[Task 1]
Condense the paragraph beginning "The shares are not cheap" in the Rite Aid text below into a short bulleted list that keeps its main facts.
[Task 2]
According to the Rite Aid text below, how much did McKesson agree to pay for Celesio AG?

[Exercise text]
◇ ◇ ◇ ◇ ◇ ◇ ◇

Rite Aid Corp. (NYSE:RAD) is a $6.4 billion market capitalization company that is the third largest drug retailer in the United States, with 4,592 stores located in both the East and West Coasts and annual revenue of $25.4 billion. The stock has rallied strongly since December 2012, when it reported its first quarterly profit in years, thanks for making good progress on its turnaround plan. RAD has continued to execute on its plan ever since (including during the most recent fiscal third quarter ended November 30, 2013, when it increased its forward guidance above consensus expectations), increasing its EBITDA (Earnings Before Interest, Tax, Depreciation and Amortization) from a low of $859 million in fiscal year 2011 to $1.3 billion for the last 12 months through its third quarter of fiscal year 2014, through a combination of reinvigorated top-line growth, reduced selling, general and administrative expenses and refinancing of its debt.
In addition to its fundamental improvement, Rite Aid Corp. (NYSE:RAD) could be a participant in the ongoing transformation of the drug industry in the U.S. Prescription drug distributors have formed alliances with retail pharmacies to gain more pricing leverage with drug manufactures while obtaining larger scale in higher-growth international markets. The trend started in 2012, when drug retailer Walgreen Co. (NYSE:WAG) acquired a 45% stake in privately-held Alliance Boots GmbH, a U.K-based wholesaler and retailer. Shortly thereafter, the two firms formed a partnership with drug distributor AmerisourceBergen Corp. (NYSE:ABC). Naturally, speculation began on the Street regarding the next possible deal, with some expecting Rite Aid Corp. (NYSE:RAD) to be acquired by U.S. drug distributor McKesson Corp. (NYSE:MCK). Those hopes were subsequently dashed when MCK agreed to buy German pharmacy Celesio AG (DB: CLS1) for $8.4 billion in October 2013. However, the possibility of another suitor is still in the cards.
The shares are not cheap, trading at forward P/E and EV/EBITDA multiples of 22.3X (versus 19.1X for peer group) and 9.6X (versus 9.9X for peers), respectively. However, with continued progress on its turnaround plan, Rite Aid Corp. (NYSE:RAD) offers a way to gain exposure to favorable secular trends – including an aging population that tends to fills their prescriptions at retail pharmacies and expansion of prescription drug insurance coverage due to the Affordable Care Act (ACA) – at a reasonable valuation. A potential acquisition by another drug distributor would be an added bonus, but not central to the investment thesis on the stock.

◇ ◇ ◇ ◇ ◇ ◇ ◇

[Excerpted records]
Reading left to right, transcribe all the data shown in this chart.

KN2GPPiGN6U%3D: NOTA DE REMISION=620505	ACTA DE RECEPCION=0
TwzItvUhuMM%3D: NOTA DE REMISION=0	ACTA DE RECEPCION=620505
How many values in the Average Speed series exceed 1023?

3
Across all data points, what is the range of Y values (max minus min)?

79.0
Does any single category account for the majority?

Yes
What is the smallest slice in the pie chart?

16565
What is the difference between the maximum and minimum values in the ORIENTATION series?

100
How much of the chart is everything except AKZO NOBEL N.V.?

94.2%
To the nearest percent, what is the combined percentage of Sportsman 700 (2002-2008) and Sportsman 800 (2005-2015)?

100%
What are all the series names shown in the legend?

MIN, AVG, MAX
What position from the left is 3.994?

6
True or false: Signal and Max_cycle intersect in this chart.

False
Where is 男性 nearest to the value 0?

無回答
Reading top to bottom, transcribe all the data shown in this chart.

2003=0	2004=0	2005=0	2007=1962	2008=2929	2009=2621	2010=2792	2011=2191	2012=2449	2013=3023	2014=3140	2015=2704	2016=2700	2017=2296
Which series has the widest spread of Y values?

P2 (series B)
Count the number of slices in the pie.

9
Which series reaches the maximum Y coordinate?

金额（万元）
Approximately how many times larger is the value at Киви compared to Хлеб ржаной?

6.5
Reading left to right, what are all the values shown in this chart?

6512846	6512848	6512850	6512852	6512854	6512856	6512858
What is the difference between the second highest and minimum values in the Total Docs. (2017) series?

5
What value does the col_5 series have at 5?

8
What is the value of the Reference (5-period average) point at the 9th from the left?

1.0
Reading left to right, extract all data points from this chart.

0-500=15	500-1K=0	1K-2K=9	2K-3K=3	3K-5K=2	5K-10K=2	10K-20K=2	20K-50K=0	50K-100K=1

◇ ◇ ◇ ◇ ◇ ◇ ◇

[Exercise answer 1]
- Rite Aid shares trade at a forward P/E of 22.3X, versus 19.1X for peers, and an EV/EBITDA multiple of 9.6X, versus 9.9X for peers.
- With continued progress on its turnaround, the stock offers exposure to favorable secular trends at a reasonable valuation.
- One trend is an aging population that tends to fill prescriptions at retail pharmacies.
- Another trend is wider prescription drug insurance coverage under the Affordable Care Act.
- A potential acquisition by another drug distributor would be a bonus but is not central to the investment thesis.

[Exercise answer 2]
$8.4 billion.